Positives and negatives at a glance

Positives

  • 63.4% of AUM outperformed during the quarter, a notable improvement following a challenging period for thematic strategies.
  • Wholesale channel shows an improving trend via the largest distribution partner, with lower net outflows.
  • Private markets saw small net inflows and positive performance.

Negatives

  • Total AUM down 8.0% quarter on quarter to £22.3bn, driven by £2.0bn of net outflows.
  • Revenue guidance trimmed to £109m – £113m, reflecting lower average AUM and external uncertainties.
  • IEM Exit Tender expected to remove most of the assets Impax manages for that trust.

What to watch next quarter

  • Net flow trend by channel: Do wholesale flows turn positive and do institutional redemptions slow.
  • IEM outcome: How many assets are lost, and how much is retained via the UCITS switch.
  • Performance persistence: Does the proportion of AUM outperforming stay above 50% and start to feed into one year plus numbers.
  • Cost efficiency detail: Timing and magnitude of the operating efficiency steps referenced by management.

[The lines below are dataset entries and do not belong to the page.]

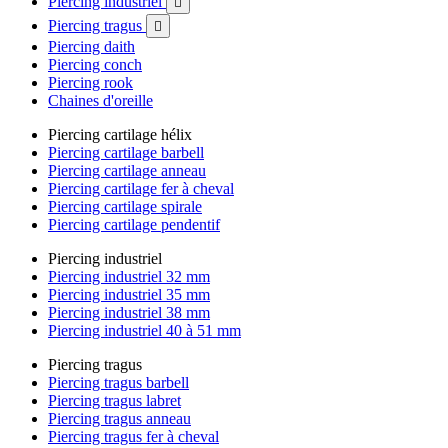
Piercing industriel

Piercing tragus

Piercing daith
Piercing conch
Piercing rook
Chaines d'oreille
Piercing cartilage hélix
Piercing cartilage barbell
Piercing cartilage anneau
Piercing cartilage fer à cheval
Piercing cartilage spirale
Piercing cartilage pendentif
Piercing industriel
Piercing industriel 32 mm
Piercing industriel 35 mm
Piercing industriel 38 mm
Piercing industriel 40 à 51 mm
Piercing tragus
Piercing tragus barbell
Piercing tragus labret
Piercing tragus anneau
Piercing tragus fer à cheval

My take: short term headwinds, improving setup if performance holds

This update is a mix of pressure today and potential relief tomorrow. The headline is unavoidably soft – AUM down 8.0%, significant net outflows, revenue guidance narrowed lower, and a known IEM headwind to come. That will keep the near term narrative cautious.

But the underlying setup is improving. A majority of AUM outperformed despite choppy markets, wholesale distribution is stabilising, and the strategy backdrop in renewables and efficiency remains supportive. If the performance trend sticks, flows tend to follow – with a lag. In the meantime, watch how much of the IEM AUM Impax can retain and whether cost actions protect profitability while the recovery in flows beds in.

Disclaimer: This Blog is provided for general information about investments. It does not constitute investment advice. Information is taken from publicly available sources and any comment is that of the author who does not take any third party comment in the publication.